Era tempo che volevo visitare la cantina Ettore Germano, attirata dalla piu’ viva curiosità di provare il loro Riesling, il celebre Hérzu, vitigno che reputo tra i piu’ affascinanti e eleganti finora degustati e in assoluto tra i miei preferiti.
Sì perché Sergio Germano, figlio di Ettore, é stato uno tra i pochi pionieri delle Langhe, terre che di fatto sono associate prettamente ai superbi Barolo, che venticinque anni fa ha scommesso nell’impiantare questo vitigno tedesco nelle colline langarole di Ciglié, a una trentina chilometri dalla collina Cerretta di Serralunga d’Alba dove si trova l’azienda.
Ma andiamo con ordine.
La nostra visita inizia, con un po’ di sorpresa, dalla degustazione. In effetti degustare la serie dei loro vini introdotti e accompagnati da una perfetta e esauriente illustrazione di tutto quello che c’é a monte, é un ottimo incipit.

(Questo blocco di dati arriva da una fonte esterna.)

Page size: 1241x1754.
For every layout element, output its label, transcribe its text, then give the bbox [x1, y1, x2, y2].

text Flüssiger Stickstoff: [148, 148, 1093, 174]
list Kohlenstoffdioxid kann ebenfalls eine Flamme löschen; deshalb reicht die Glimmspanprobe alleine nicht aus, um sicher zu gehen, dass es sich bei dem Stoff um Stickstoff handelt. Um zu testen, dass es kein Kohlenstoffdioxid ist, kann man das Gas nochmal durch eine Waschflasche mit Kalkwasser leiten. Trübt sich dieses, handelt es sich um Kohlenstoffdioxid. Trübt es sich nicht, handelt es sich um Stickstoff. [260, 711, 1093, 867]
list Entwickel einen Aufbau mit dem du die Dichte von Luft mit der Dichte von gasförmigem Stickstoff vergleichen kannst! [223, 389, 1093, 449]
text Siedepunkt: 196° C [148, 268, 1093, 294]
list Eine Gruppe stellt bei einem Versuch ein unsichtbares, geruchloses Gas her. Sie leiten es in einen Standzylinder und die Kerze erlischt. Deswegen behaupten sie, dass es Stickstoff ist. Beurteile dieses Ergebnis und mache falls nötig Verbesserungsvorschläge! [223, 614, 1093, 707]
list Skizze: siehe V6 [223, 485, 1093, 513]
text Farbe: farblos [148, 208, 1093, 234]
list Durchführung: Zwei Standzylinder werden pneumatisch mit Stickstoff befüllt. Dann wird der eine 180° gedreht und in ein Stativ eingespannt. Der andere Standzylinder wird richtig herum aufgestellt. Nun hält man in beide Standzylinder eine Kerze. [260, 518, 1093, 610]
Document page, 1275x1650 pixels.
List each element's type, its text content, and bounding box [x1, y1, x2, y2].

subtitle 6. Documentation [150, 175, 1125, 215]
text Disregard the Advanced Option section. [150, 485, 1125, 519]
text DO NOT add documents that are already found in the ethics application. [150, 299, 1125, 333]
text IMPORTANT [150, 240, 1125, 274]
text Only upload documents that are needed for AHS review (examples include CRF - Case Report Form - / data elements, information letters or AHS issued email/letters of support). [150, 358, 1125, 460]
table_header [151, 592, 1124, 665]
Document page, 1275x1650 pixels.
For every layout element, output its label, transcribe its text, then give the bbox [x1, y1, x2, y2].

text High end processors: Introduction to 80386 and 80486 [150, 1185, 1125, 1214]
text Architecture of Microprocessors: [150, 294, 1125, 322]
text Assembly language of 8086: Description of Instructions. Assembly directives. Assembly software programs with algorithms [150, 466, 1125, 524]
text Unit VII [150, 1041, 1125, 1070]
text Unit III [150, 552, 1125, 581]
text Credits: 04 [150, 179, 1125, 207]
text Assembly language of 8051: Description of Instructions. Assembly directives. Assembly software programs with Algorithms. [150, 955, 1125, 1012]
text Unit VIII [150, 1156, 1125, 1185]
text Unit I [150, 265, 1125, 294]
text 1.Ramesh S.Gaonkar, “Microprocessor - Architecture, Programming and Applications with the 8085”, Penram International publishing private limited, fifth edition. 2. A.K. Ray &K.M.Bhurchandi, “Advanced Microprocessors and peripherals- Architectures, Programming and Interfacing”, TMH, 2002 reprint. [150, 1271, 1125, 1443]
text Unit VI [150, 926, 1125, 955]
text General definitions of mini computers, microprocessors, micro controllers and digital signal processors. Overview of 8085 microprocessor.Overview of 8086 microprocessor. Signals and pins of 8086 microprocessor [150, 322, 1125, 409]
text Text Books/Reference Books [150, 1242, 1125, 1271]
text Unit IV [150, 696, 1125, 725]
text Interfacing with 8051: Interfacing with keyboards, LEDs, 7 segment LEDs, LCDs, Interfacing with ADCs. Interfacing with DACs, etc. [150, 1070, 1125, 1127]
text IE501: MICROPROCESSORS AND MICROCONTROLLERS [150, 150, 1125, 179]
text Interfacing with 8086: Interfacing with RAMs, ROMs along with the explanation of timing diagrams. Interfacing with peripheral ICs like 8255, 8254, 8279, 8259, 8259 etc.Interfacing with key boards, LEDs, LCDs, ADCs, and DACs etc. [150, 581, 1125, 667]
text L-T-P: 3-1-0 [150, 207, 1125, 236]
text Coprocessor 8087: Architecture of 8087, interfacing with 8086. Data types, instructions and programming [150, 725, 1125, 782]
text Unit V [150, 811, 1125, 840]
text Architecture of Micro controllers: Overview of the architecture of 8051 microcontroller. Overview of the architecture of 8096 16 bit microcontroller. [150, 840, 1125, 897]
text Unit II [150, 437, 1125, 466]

Ettore Germano é una azienda che dal 1856 a oggi ha visto un susseguirsi di quattro generazioni e con esse una espansione, una evoluzione e – come detto – una buona dose di innovazione e coraggio che hanno portato l’azienda a essere riconosciuta tra le grandi firme piemontesi dei vini delle Langhe. I vini bianchi e gli spumanti a base Chardonnay, Pinot Noir, Riesling e Nascetta vengono prodotti principalmente nella zona Alta Langa di Ciglié; i vini rossi come Barbera, Nebbiolo e Barolo provengono proprio dai vigneti di Serralunga d’Alba che si possono amirare dalla loro terrazza.
La degustazione (sulla quale mi dilunghero’ in modo approfondito a tempo debito) inizia con Rosanna (dedicato alla moglie di Ettore), un metodo classico extra brut rosé prodotto da uve Nebbiolo: per me é la prima volta e rimango felicemente sorpresa dalla sua nota di frutti rossi e, a dispetto dal suo bassissimo tenore zuccherino, dal suo retrogusto quasi abboccato.
Poi passiamo al Nascetta, vitigno a bacca bianca autoctono che tra il suo iter in cantina prevede un passaggio di 6 mesi in anfora: anche questa é per me una prima volta, anche questa una piacevole sorpresa.
E quindi arriviamo a lui, il tanto atteso Riesling Hérzu: benché Giulia, guida attenta e preparatissima, ci suggerisca che il tempo migliorerà il suo bouquet ed esalterà le sue note di idrocarburo (appena percettibili), io rimango ammaliata dalla sua perfetta sintonia costruita da aromaticità e mineralità: niente é fuori posto, é semplicemnte equilibrio puro.
Concludiamo la serie con gli immancabili re del territorio: degustiamo in parallelo il Barolo Cerretta e il Barolo Prapò. Sono come due cugini, nelle loro vigne scorre il Nebbiolo, ma la loro esposizione nonché composizione del terreno differenti (una più calcarea, l’altra più sabbiosa) li distinguono totalmente. Il Barolo Cerretta é molto più strutturato e carico in tannini con note principalmente di frutta matura e sentori di cuoio, il Barolo Prapò ha invece una nota fruttata di ciliegia, lamponi, con tannini più morbidi. Entrambi del 2016, entrambi da apprezzare tra qualche anno.
Un’attenta cura dei 21 ettari di vigne all’insegna del biologico, la vendemmia fatta rigorosamente a mano e uno zelo in tutte le operazioni in cantina non possono che dare i loro frutti nelle loro annuali 150mila bottiglie.
E aggiungo il tocco estetico delle nuove etichette disegnate da Elena, la moglie di Sergio, che trovo semplicemente autentiche e piene di passione.
Peccato che la giornata sia uggiosa e che il panorama dalla terrazza sia imbrattato dalla foschia: in fondo siamo a ottobre, però i colori autunnali sono uno spettacolo! Proprio come la visita appena conclusa: uno spettacolo.